Text for analysis:
▼▼▼
The success or downfall of your cryptocurrency portfolio may be hinged on your diversification strategy. Portfolio diversification is an art you need to master before putting your capital at risk. Why diversify a cryptocurrency portfolio? Putting all your eggs in one basket could be dangerous and expose you to a high level of risk.
The success or downfall of your cryptocurrency portfolio may be hinged on your diversification strategy. Portfolio diversification is an art you need to master before putting your capital at risk.
Putting all your eggs in one basket could be dangerous and expose you to a high level of risk. Diversifying your portfolio helps you mitigate investment risks and ensure you achieve your financial goals without unnecessarily endangering your funds.
If you have been in the cryptocurrency market for some time, you know that most crypto assets are very volatile. But here is the thing: volatility isn’t really a bad thing. Diversification is a great way to protect your money from unexpected market swings, minimizing exposure to loses that otherwise could break your account.
Whether it’s cryptocurrencies, forex or stocks, putting money on something without a clear strategy behind isn’t investing, it’s gambling. Portfolio diversification refers to the act of investing in different assets or asset classes to lower your risk should one or more of your investments fail to perform well.
Portfolio diversification is not only a hedging method, but it could also boost your returns should the cryptocurrencies you invested in takeoff. The more coins you are invested in, the higher the chances that one of them will offer you outstanding returns.
Since the cryptocurrency market remains a very new field, investors are exposed to even higher risks than those opting for traditional investments. For example, projects still in development might fail to deliver the products or turn out to be total scams.
Sometimes, the projects run into regulatory hurdles and they may be forced to close shop. Think of the Basis project, a non-collateralized stablecoin project that raised more than $130 million from investors but closed down due to regulatory challenges.
Investing in more than one project increases your likelihood of hitting the jackpot while minimizing the damage that may be caused by failed projects.
When is it the right time to diversify your cryptocurrency portfolio? Anytime. However, diversifying small investments might be more challenging due to the high fees involved.
If you have less than $500 in cryptocurrencies, it may be best to stick to only a few coins, 2 to 3 should be fine, especially if you are a trader. This is mainly due to the potential of diluting your capital by buying several coins. You will lose out a sizable chunk of money in fees. One way to save money on commission is to use services like Crypterium, which integrates the top 10 exchanges to always provide the best rates and lowest commissions on any purchase.
▲▲▲
Activity 1: Restate word for word the rows below, starting at the line that contains "задолженностей, как у юридических, так и физ" and ending at the line that contains "(участником) юридического лица либо граж".
The rows below have no connection to the text about diversifying a cryptocurrency portfolio.

Records for this exercise:
▼▼▼
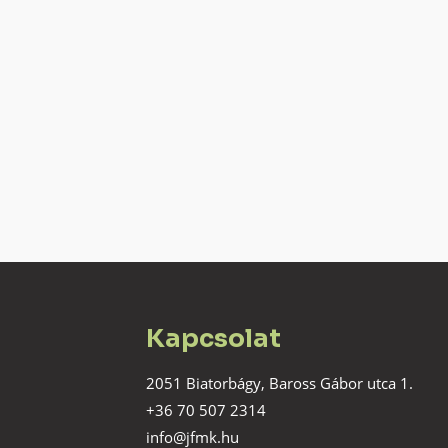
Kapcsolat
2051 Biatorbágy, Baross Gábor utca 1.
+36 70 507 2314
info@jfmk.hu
▲▲▲
▼▼▼
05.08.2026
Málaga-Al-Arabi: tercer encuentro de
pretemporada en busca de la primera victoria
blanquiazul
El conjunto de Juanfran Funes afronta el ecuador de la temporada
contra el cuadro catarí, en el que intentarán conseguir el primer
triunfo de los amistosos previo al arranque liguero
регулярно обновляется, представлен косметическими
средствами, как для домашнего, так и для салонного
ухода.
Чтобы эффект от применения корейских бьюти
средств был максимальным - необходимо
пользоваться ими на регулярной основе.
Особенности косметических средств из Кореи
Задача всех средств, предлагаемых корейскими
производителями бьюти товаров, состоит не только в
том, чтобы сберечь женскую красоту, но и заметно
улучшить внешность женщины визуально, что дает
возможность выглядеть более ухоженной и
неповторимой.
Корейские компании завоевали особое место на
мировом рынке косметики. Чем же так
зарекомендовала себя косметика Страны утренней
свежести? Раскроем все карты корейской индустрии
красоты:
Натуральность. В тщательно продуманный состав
▲▲▲
▼▼▼
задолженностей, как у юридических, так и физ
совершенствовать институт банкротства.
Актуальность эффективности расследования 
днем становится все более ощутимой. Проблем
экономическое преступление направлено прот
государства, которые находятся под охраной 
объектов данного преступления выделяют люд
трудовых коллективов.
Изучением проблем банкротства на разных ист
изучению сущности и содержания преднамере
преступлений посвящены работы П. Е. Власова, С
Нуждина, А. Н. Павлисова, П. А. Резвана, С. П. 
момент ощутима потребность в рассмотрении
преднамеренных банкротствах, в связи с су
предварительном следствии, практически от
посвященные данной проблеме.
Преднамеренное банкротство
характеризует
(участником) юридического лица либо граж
▲▲▲
Activity 2: Quote the part of the text on cryptocurrency portfolio diversification starting at "Whether it’s cryptocurrencies, forex" and ending at "to perform well.".

Written answer 1:
задолженностей, как у юридических, так и физ
совершенствовать институт банкротства.
Актуальность эффективности расследования 
днем становится все более ощутимой. Проблем
экономическое преступление направлено прот
государства, которые находятся под охраной 
объектов данного преступления выделяют люд
трудовых коллективов.
Изучением проблем банкротства на разных ист
изучению сущности и содержания преднамере
преступлений посвящены работы П. Е. Власова, С
Нуждина, А. Н. Павлисова, П. А. Резвана, С. П. 
момент ощутима потребность в рассмотрении
преднамеренных банкротствах, в связи с су
предварительном следствии, практически от
посвященные данной проблеме.
Преднамеренное банкротство
характеризует
(участником) юридического лица либо граж

Written answer 2:
Whether it’s cryptocurrencies, forex or stocks, putting money on something without a clear strategy behind isn’t investing, it’s gambling. Portfolio diversification refers to the act of investing in different assets or asset classes to lower your risk should one or more of your investments fail to perform well.